Un parfum de liberté, un risque calculé

Newsmanager

Le Comité de concertation a adopté un "plan été" levant progressivement de nombreuses restrictions. La vaccination est la clé de voûte de ce déconfinement.

Cela n’a pas encore la saveur d’une vie normale. Mais cela en a déjà le parfum. Le comité de concertation a adopté ce mardi un plan en plusieurs étapes qui lève enfin une partie des restrictions imposées à nos libertés.
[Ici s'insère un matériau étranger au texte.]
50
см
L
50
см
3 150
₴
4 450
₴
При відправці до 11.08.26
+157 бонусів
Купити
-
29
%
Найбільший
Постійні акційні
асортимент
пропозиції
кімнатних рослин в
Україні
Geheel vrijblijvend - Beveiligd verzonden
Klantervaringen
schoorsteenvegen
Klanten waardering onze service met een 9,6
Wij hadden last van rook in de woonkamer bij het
On ne peut que se réjouir de ces perspectives positives pour les secteurs martyrisés comme l’horeca, l’événementiel et la culture, pour les salariés qui n’en peuvent plus du télétravail, pour le sport et les camps de jeunesse, pour notre vie sociale.

Ce "plan été" n’est pas forcément parfait. Tout n’est pas réglé. Il y a encore des incertitudes, notamment sur les voyages. Surtout, la menace sanitaire n’est pas dissipée. Ce virus maudit continue à faire des dégâts importants en termes de santé publique. Et il nous a déjà réservé tant de mauvaises surprises…

Mais les décisions ont le mérite d’être cohérentes et d’offrir des échéances et de la visibilité. La stratégie est claire et assumée: on passe d’une gestion de crise à une gestion de risques. Un choix pragmatique déjà perçu lors des derniers comités de concertation et qui est encore plus abouti cette fois. L’influence des experts s’est réduite: le pari est fait de relâcher la pression pour la population, en priant pour que les chiffres de la pandémie continuent à évoluer dans le bon sens.

Les aides doivent sans doute être mieux ciblées et conditionnées. Mais elles ne peuvent être arrêtées trop tôt.

Ce qui permet ce risque calculé, la clé du déconfinement, c’est la vaccination. Insistons donc sur la nécessité absolue pour chacun de se faire vacciner au plus vite, à la fois pour se protéger soi-même, mais aussi par civisme. On a souvent, y compris dans ces colonnes, dénoncé l’amateurisme de nos gouvernants dans la gestion de l’épidémie. Force est de constater que, désormais, et après des débuts poussifs, la campagne de vaccination fonctionne bien. À chacun d’entre nous de jouer son rôle. Pourvu que la méfiance palpable d’une partie de la population envers le sérum d’AstraZeneca ne vienne pas casser cette belle dynamique.

Progressivement, la Belgique reprend le chemin d’une vie plus normale. Mais il ne faut pas oublier que les conséquences de la crise vont perdurer longtemps encore. Au niveau économique, de nombreuses entreprises, plusieurs secteurs, continuent de souffrir et ne se relèveront pas du jour au lendemain. Cela signifie qu’il reste nécessaire de leur apporter un soutien. Par rapport à ce qui s’est fait jusqu’ici, les aides doivent sans doute être mieux ciblées et conditionnées. Mais elles ne peuvent être arrêtées trop tôt.